System of measurement
At the dawn of their civilization, the Egyptians developed a unique system of measurement. It was only natural that the ancient units of measurement were based on body parts as the easiest way to find the size of an object is to compare it with the length of various parts of the body. Let’s explore some units of length for a better understanding of the system:
- The finger, the basic unit, was about 1.875 cm
- Four fingers constituted the palm that was approximately 7.5 cm
- Seven palms constituted the cubit that was about 52.5 cm
According to scientific evidence, the Egyptians were the first to develop the base 10 numeration system. Again, using body parts, they created a relatively simple system that was based on ten figures. Archeologists believe that the Egyptians invented the decimal numeric system around 3000 - 2700 BCE. The Egyptians used the following hieroglyphs to represent numerals:
- A stroke was used for units – one stroke meant “one,” two strokes stood for “two,” etc.
- An arch was used for tens – one arch was used for “ten,” two arches represented “twenty,” etc.
- A coiled rope was used for hundreds – one coiled rope meant “100,” while three coiled ropes were used to represent “three hundred,” etc.
- A lotus plant was used for thousands – one flower denoted “1,000,” four flowers meant “4,000,” etc.

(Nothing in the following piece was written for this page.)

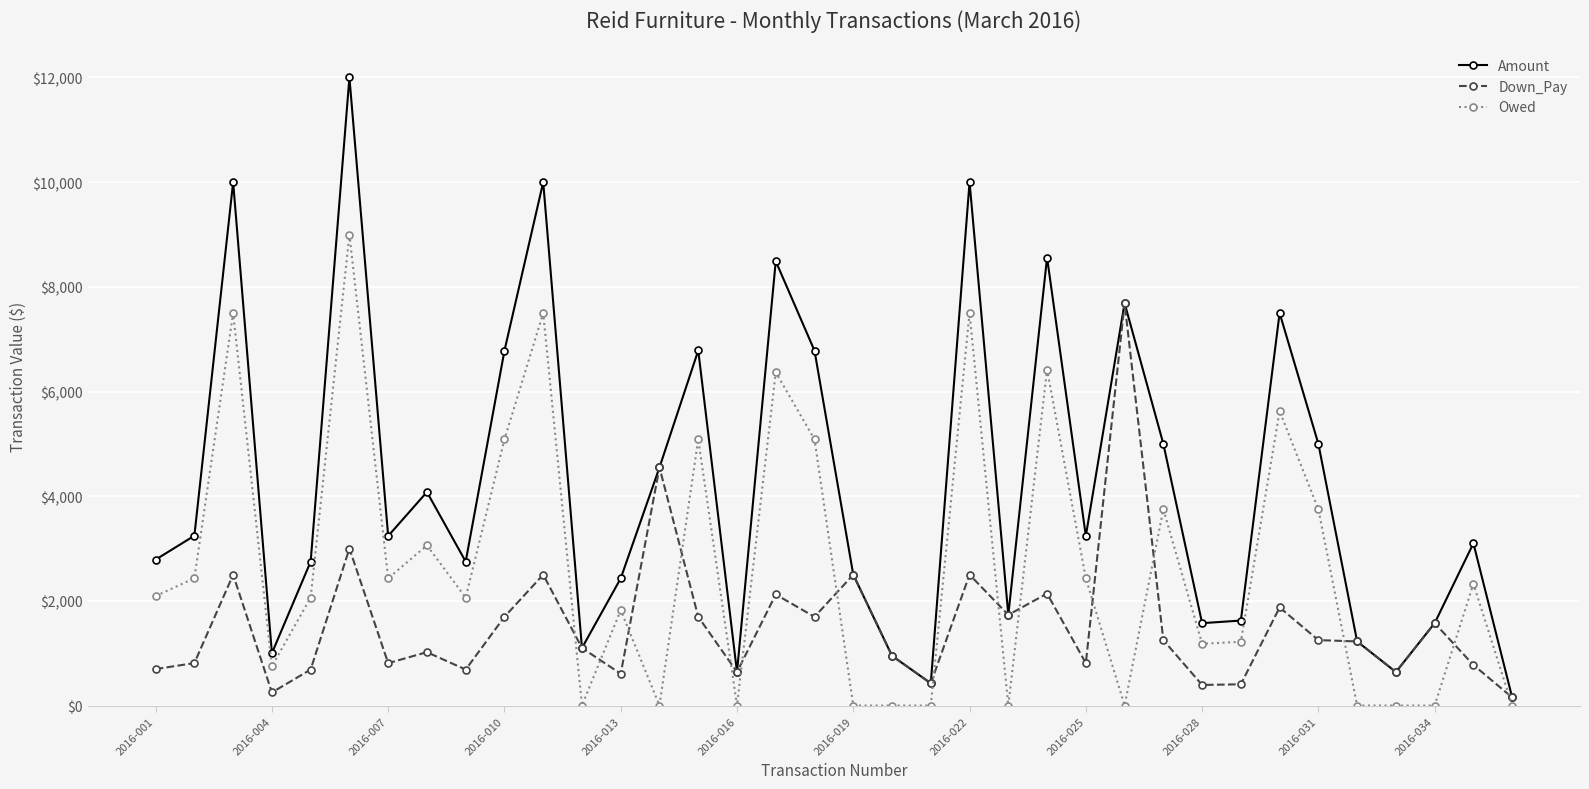

True or false: Down_Pay has more than 2 interior local peaks.

True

- The number 10,000 was depicted by a finger
- A frog was used to depict the number 100,000
- A hieroglyph depicting a kneeled god with raised arms denoted 1,000,000.

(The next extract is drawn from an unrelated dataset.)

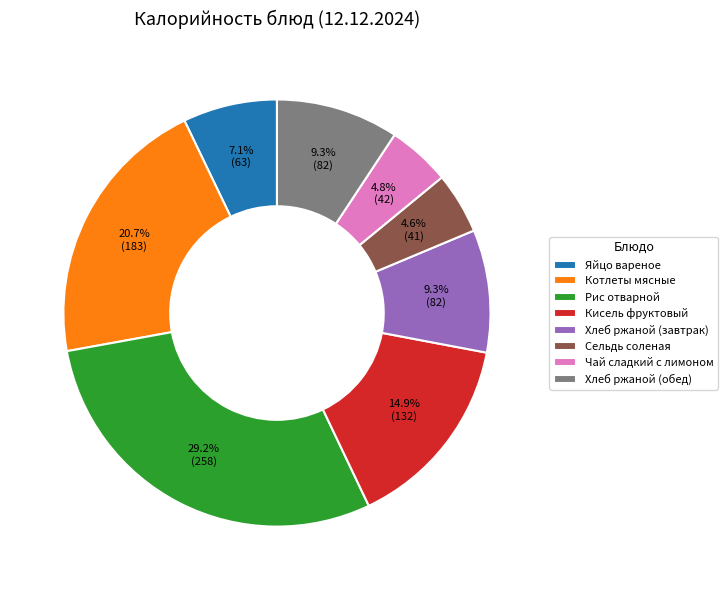

Which has a higher value, Чай сладкий с лимоном or Яйцо вареное?

Яйцо вареное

The development of trade led to the appearance of fractions. According to archeological evidence, the ancient Egyptians introduced fractions as early as 1000 BCE. The reciprocal of a fraction was depicted by the hieroglyph “mouth.” Besides, they had special hieroglyphs to write such fractions as 1/2, 2/3, and 3/4. The use of fractions helped them to find the approximate area of a circle – they noticed that the area of a circle that has a diameter of 9 units is equivalent to the area a square of side 8 units. Therefore, to find areas of other circles they multiplied their diameter by 8/9 and then squared it. Thus, the ancient Egyptians obtained the approximate value of p.